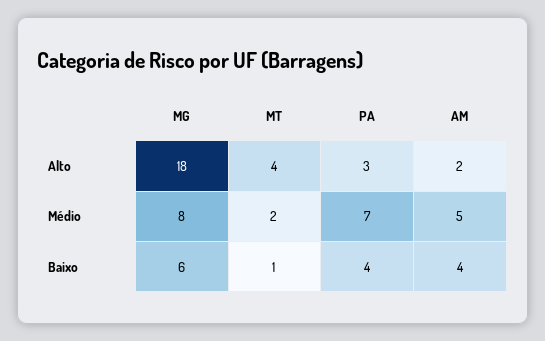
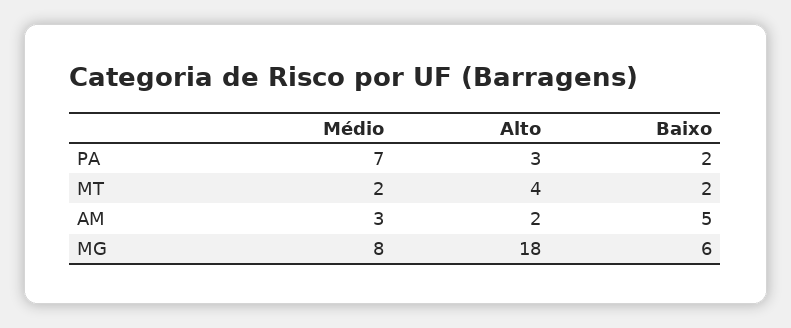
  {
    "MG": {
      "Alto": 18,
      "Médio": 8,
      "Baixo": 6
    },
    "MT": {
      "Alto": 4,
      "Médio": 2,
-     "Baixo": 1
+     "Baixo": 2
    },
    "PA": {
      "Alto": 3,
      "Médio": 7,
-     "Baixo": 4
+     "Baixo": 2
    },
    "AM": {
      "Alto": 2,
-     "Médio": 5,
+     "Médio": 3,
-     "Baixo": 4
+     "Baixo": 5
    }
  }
******
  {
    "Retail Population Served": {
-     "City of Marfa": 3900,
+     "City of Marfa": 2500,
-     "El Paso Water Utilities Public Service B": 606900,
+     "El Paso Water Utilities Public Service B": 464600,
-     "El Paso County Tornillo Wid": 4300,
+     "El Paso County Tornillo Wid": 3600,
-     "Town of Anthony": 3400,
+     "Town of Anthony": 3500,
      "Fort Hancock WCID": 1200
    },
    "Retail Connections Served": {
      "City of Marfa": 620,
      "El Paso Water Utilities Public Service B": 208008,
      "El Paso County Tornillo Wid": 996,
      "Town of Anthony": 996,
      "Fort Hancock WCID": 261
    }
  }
******
PROBLEM DESCRIPTION:
Across the material above, how many lines include the string "Town"? Only the number is wanted.

TASK RESPONSE:
3